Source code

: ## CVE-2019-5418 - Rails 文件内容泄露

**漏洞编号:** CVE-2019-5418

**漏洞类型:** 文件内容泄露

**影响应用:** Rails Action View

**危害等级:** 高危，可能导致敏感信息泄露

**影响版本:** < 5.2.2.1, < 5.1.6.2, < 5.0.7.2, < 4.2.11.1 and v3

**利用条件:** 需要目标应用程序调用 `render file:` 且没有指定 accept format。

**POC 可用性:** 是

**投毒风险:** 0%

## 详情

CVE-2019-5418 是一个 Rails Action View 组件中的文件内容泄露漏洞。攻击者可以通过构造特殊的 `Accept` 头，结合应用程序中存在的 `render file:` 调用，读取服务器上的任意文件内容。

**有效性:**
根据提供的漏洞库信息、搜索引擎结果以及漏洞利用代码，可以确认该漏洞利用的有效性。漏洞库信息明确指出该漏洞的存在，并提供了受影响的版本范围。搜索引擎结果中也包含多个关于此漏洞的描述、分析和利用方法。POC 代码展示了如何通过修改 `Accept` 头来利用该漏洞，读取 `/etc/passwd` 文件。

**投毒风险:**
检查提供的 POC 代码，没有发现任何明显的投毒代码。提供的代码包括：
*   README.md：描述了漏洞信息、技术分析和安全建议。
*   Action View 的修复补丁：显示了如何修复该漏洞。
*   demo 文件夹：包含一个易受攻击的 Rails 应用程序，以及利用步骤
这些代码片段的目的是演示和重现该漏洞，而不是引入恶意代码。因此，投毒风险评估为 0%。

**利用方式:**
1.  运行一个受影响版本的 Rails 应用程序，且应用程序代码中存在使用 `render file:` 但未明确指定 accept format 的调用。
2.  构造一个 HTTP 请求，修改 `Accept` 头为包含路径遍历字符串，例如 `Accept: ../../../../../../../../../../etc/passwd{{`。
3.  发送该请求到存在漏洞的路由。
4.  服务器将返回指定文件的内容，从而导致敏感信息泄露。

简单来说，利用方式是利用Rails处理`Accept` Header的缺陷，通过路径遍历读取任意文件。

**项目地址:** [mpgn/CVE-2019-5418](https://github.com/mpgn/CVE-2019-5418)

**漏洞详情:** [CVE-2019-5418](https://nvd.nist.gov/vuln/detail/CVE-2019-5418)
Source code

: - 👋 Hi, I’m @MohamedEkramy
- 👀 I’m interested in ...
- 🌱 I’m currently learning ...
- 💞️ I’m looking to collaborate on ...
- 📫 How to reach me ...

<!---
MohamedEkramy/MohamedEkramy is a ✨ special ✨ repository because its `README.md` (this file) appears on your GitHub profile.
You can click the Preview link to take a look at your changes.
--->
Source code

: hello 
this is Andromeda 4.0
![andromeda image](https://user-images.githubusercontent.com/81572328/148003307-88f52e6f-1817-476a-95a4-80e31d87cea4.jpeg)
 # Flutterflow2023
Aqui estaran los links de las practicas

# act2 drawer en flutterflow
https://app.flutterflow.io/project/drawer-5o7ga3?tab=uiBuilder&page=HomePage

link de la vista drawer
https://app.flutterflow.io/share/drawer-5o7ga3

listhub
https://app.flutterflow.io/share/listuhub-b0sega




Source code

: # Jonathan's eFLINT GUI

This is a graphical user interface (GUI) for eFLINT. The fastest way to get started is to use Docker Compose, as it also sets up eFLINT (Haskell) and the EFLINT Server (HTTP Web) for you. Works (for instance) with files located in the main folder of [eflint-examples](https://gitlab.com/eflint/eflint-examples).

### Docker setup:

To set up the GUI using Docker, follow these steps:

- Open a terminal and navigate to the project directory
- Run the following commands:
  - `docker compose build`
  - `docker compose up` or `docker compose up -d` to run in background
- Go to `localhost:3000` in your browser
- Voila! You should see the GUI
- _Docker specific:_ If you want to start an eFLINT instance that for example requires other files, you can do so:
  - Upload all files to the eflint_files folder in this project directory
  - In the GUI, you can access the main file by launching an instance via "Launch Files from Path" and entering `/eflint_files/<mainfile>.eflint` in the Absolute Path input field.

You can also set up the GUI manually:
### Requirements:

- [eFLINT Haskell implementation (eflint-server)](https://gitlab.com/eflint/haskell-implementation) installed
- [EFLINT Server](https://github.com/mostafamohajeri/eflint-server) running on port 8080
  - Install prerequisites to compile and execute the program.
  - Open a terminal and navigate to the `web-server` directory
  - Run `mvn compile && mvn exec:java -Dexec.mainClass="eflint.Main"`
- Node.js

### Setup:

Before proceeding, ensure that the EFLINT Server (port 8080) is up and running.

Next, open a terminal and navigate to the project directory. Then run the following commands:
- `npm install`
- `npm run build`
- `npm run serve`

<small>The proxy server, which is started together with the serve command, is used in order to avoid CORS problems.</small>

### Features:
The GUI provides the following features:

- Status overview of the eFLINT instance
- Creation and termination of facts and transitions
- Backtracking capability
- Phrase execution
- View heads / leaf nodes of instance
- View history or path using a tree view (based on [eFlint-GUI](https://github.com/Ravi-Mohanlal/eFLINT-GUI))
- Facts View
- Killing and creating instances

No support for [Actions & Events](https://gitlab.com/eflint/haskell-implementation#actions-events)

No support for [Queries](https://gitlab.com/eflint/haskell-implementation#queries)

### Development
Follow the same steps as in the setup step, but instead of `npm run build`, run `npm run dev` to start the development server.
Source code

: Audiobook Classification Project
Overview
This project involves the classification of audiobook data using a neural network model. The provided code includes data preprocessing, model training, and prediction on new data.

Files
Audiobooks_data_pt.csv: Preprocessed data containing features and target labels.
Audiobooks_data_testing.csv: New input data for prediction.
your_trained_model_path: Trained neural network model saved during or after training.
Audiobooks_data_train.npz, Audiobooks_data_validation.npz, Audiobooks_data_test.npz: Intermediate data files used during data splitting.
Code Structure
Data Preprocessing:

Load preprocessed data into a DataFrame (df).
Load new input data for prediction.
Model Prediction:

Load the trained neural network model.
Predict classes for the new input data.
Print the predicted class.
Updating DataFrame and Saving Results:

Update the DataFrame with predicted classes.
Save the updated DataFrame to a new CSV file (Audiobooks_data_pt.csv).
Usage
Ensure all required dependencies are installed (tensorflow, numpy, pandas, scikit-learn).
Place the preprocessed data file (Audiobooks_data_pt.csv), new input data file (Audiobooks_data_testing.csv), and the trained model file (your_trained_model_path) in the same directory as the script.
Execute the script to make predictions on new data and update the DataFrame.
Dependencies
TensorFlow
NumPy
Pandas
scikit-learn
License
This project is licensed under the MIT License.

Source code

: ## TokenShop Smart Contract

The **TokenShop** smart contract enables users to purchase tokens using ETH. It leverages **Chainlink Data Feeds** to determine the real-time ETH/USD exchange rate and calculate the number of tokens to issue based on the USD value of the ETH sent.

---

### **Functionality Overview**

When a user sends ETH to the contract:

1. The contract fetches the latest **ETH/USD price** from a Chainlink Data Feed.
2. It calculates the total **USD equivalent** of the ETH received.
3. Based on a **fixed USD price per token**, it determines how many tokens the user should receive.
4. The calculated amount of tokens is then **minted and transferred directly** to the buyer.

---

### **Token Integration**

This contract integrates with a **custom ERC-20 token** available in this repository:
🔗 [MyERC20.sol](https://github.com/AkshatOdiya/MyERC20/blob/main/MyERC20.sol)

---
============
◆ Zur Aufgabe:
Gib an, wie viele Zeilen der obigen Daten die Zeichenfolge „predicted“ enthalten, wobei Groß- und Kleinschreibung zu beachten ist. Nenne nur die Zahl.

◆ Lösung unten:
2